## How to complete this task:
Your job with the data below: print everything from the line that holds "nose: (406, 89)" down to the line that holds "nose: (39, 169)", ends included, exactly, and nothing else.

- - - - -

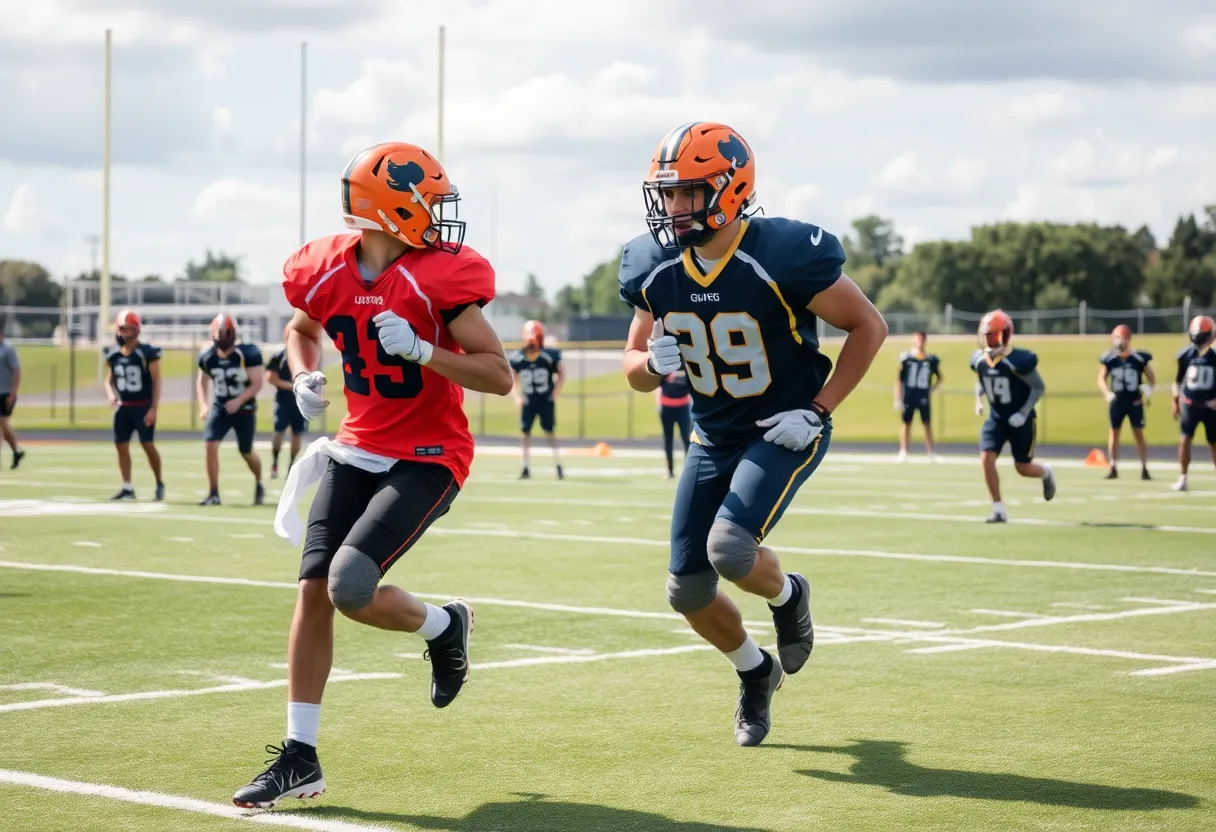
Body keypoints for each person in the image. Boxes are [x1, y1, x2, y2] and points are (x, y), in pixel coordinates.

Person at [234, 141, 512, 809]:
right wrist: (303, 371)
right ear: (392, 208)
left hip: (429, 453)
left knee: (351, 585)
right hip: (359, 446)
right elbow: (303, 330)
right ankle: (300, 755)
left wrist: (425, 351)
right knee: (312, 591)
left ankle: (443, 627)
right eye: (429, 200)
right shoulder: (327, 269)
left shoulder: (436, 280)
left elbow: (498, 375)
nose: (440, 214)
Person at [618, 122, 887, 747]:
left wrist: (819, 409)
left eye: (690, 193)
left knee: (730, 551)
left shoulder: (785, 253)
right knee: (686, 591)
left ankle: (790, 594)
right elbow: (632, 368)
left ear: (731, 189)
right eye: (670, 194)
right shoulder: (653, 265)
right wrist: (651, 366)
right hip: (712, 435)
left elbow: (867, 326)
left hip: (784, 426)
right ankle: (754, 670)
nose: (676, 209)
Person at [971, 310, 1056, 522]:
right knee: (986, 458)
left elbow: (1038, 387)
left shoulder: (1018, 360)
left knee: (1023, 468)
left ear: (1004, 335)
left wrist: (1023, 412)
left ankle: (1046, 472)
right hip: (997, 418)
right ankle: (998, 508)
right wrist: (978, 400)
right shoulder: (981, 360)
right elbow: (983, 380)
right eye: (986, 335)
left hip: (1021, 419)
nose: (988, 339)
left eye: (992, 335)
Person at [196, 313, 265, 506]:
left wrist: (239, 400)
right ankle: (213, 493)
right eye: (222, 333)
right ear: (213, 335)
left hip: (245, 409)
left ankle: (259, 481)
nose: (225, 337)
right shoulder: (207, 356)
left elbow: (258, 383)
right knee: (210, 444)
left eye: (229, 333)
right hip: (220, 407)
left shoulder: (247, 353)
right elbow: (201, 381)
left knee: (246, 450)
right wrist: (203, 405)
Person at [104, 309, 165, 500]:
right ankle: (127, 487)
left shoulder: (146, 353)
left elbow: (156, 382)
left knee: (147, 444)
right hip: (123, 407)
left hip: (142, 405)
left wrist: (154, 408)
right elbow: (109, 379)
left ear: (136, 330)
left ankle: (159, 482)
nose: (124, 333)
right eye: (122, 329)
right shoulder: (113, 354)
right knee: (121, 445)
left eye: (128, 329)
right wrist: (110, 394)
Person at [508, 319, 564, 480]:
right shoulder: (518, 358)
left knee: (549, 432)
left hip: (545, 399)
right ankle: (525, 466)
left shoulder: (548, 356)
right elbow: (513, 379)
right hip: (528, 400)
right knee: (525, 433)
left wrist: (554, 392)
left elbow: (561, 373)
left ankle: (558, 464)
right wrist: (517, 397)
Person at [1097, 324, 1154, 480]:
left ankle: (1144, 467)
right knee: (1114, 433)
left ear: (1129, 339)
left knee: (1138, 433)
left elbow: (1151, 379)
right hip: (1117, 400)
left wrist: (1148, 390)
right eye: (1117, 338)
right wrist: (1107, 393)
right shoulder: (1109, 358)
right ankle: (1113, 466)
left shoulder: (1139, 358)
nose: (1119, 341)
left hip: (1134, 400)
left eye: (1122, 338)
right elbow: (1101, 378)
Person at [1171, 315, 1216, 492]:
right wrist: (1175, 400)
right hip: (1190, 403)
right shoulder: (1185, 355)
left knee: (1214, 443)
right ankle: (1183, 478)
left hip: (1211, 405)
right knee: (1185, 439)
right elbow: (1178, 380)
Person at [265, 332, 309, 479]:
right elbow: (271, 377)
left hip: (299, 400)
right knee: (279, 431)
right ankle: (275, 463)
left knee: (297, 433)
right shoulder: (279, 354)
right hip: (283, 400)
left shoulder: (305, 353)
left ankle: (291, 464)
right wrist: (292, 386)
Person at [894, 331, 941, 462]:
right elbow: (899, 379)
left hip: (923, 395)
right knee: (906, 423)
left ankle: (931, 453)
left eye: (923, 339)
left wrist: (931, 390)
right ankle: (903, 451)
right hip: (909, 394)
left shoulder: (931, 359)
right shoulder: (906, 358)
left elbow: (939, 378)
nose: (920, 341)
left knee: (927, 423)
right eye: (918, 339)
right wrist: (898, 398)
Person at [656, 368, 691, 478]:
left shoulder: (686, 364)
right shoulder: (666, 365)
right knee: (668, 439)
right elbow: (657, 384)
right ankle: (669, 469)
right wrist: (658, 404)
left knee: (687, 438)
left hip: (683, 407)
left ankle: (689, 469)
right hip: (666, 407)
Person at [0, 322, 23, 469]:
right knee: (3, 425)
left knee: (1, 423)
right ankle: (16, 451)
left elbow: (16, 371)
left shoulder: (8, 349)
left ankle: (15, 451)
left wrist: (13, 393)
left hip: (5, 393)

- - - - -

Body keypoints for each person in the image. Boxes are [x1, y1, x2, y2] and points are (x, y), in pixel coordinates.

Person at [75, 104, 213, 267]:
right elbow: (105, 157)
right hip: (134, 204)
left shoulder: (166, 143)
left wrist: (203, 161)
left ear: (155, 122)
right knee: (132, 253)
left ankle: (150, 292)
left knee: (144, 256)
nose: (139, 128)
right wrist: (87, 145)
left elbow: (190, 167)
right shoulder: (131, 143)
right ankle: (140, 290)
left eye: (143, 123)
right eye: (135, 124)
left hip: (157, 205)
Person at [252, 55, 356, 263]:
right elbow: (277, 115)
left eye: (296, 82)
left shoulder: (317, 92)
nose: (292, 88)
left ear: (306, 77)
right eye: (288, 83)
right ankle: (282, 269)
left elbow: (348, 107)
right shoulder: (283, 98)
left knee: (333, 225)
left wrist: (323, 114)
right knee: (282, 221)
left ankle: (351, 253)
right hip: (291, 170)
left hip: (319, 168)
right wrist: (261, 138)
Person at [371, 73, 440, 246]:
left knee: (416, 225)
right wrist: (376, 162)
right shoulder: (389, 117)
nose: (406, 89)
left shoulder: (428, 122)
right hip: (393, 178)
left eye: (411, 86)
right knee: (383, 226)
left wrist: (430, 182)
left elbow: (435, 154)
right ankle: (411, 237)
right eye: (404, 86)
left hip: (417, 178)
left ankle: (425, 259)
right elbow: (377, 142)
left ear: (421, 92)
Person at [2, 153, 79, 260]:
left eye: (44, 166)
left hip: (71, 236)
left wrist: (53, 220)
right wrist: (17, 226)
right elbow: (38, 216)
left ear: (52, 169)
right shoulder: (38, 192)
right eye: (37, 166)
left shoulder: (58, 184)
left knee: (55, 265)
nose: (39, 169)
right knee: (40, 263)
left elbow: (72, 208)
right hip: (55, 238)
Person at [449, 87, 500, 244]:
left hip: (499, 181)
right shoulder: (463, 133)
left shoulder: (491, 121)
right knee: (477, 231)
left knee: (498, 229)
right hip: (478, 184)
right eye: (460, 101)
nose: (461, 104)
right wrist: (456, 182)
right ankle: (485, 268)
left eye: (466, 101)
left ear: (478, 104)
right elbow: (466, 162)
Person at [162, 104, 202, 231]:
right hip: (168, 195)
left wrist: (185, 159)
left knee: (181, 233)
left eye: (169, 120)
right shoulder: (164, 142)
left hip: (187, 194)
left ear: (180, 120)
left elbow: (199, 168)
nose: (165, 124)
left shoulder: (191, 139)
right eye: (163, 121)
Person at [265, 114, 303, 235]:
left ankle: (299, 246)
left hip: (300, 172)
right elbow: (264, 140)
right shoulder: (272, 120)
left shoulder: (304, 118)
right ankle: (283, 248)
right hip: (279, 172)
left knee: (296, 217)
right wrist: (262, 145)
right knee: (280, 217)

- - - - -

## Answer to this problem:
nose: (406, 89)
left shoulder: (428, 122)
right hip: (393, 178)
left eye: (411, 86)
right knee: (383, 226)
left wrist: (430, 182)
left elbow: (435, 154)
right ankle: (411, 237)
right eye: (404, 86)
left hip: (417, 178)
left ankle: (425, 259)
right elbow: (377, 142)
left ear: (421, 92)
Person at [2, 153, 79, 260]:
left eye: (44, 166)
left hip: (71, 236)
left wrist: (53, 220)
right wrist: (17, 226)
right elbow: (38, 216)
left ear: (52, 169)
right shoulder: (38, 192)
right eye: (37, 166)
left shoulder: (58, 184)
left knee: (55, 265)
nose: (39, 169)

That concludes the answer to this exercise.